Your task is to output the entries below word for word.

** THE INPUT follows **

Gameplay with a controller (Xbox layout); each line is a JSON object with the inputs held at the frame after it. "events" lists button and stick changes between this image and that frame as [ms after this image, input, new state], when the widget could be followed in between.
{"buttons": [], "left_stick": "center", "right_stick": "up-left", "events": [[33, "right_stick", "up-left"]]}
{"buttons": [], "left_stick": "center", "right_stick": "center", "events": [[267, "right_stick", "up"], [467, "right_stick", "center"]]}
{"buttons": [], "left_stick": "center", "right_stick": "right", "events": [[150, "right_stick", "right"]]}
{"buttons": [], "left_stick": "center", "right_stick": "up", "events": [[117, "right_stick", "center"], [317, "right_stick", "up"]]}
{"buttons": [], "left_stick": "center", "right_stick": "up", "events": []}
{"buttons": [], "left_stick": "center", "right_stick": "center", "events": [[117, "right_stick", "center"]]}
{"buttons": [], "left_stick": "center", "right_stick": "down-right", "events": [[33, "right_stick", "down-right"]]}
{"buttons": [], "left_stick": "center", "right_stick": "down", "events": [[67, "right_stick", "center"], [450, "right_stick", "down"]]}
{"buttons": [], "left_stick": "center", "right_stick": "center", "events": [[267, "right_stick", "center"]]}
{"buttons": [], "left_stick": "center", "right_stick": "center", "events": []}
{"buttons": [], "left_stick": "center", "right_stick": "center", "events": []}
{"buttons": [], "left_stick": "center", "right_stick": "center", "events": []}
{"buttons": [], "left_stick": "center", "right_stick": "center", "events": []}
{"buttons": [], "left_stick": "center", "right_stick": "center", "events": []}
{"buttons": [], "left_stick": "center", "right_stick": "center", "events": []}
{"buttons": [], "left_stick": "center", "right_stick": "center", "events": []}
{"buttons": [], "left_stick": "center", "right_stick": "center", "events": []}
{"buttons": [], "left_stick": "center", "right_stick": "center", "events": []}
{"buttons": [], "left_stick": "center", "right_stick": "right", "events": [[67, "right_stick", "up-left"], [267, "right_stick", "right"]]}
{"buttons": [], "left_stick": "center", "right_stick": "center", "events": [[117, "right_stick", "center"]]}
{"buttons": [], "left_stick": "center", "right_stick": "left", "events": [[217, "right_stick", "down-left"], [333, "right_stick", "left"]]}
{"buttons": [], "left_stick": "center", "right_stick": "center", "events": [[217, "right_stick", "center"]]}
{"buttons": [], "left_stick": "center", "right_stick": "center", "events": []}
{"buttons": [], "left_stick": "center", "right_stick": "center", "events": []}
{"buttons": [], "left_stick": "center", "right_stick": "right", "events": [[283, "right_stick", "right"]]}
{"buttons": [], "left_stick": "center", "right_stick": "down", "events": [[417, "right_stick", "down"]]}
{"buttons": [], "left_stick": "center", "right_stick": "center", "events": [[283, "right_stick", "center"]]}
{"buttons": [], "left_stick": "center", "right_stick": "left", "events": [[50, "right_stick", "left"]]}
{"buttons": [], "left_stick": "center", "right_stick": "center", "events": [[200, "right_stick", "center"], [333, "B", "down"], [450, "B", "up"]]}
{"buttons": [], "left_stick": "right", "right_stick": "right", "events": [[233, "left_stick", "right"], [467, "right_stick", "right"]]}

** End of THE INPUT **

-- RESULT OF THE EXERCISE --
Gameplay with a controller (Xbox layout); each line is a JSON object with the inputs held at the frame after it. "events" lists button and stick changes between this image and that frame as [ms after this image, input, new state], when the widget could be followed in between.
{"buttons": [], "left_stick": "center", "right_stick": "up-left", "events": [[33, "right_stick", "up-left"]]}
{"buttons": [], "left_stick": "center", "right_stick": "center", "events": [[267, "right_stick", "up"], [467, "right_stick", "center"]]}
{"buttons": [], "left_stick": "center", "right_stick": "right", "events": [[150, "right_stick", "right"]]}
{"buttons": [], "left_stick": "center", "right_stick": "up", "events": [[117, "right_stick", "center"], [317, "right_stick", "up"]]}
{"buttons": [], "left_stick": "center", "right_stick": "up", "events": []}
{"buttons": [], "left_stick": "center", "right_stick": "center", "events": [[117, "right_stick", "center"]]}
{"buttons": [], "left_stick": "center", "right_stick": "down-right", "events": [[33, "right_stick", "down-right"]]}
{"buttons": [], "left_stick": "center", "right_stick": "down", "events": [[67, "right_stick", "center"], [450, "right_stick", "down"]]}
{"buttons": [], "left_stick": "center", "right_stick": "center", "events": [[267, "right_stick", "center"]]}
{"buttons": [], "left_stick": "center", "right_stick": "center", "events": []}
{"buttons": [], "left_stick": "center", "right_stick": "center", "events": []}
{"buttons": [], "left_stick": "center", "right_stick": "center", "events": []}
{"buttons": [], "left_stick": "center", "right_stick": "center", "events": []}
{"buttons": [], "left_stick": "center", "right_stick": "center", "events": []}
{"buttons": [], "left_stick": "center", "right_stick": "center", "events": []}
{"buttons": [], "left_stick": "center", "right_stick": "center", "events": []}
{"buttons": [], "left_stick": "center", "right_stick": "center", "events": []}
{"buttons": [], "left_stick": "center", "right_stick": "center", "events": []}
{"buttons": [], "left_stick": "center", "right_stick": "right", "events": [[67, "right_stick", "up-left"], [267, "right_stick", "right"]]}
{"buttons": [], "left_stick": "center", "right_stick": "center", "events": [[117, "right_stick", "center"]]}
{"buttons": [], "left_stick": "center", "right_stick": "left", "events": [[217, "right_stick", "down-left"], [333, "right_stick", "left"]]}
{"buttons": [], "left_stick": "center", "right_stick": "center", "events": [[217, "right_stick", "center"]]}
{"buttons": [], "left_stick": "center", "right_stick": "center", "events": []}
{"buttons": [], "left_stick": "center", "right_stick": "center", "events": []}
{"buttons": [], "left_stick": "center", "right_stick": "right", "events": [[283, "right_stick", "right"]]}
{"buttons": [], "left_stick": "center", "right_stick": "down", "events": [[417, "right_stick", "down"]]}
{"buttons": [], "left_stick": "center", "right_stick": "center", "events": [[283, "right_stick", "center"]]}
{"buttons": [], "left_stick": "center", "right_stick": "left", "events": [[50, "right_stick", "left"]]}
{"buttons": [], "left_stick": "center", "right_stick": "center", "events": [[200, "right_stick", "center"], [333, "B", "down"], [450, "B", "up"]]}
{"buttons": [], "left_stick": "right", "right_stick": "right", "events": [[233, "left_stick", "right"], [467, "right_stick", "right"]]}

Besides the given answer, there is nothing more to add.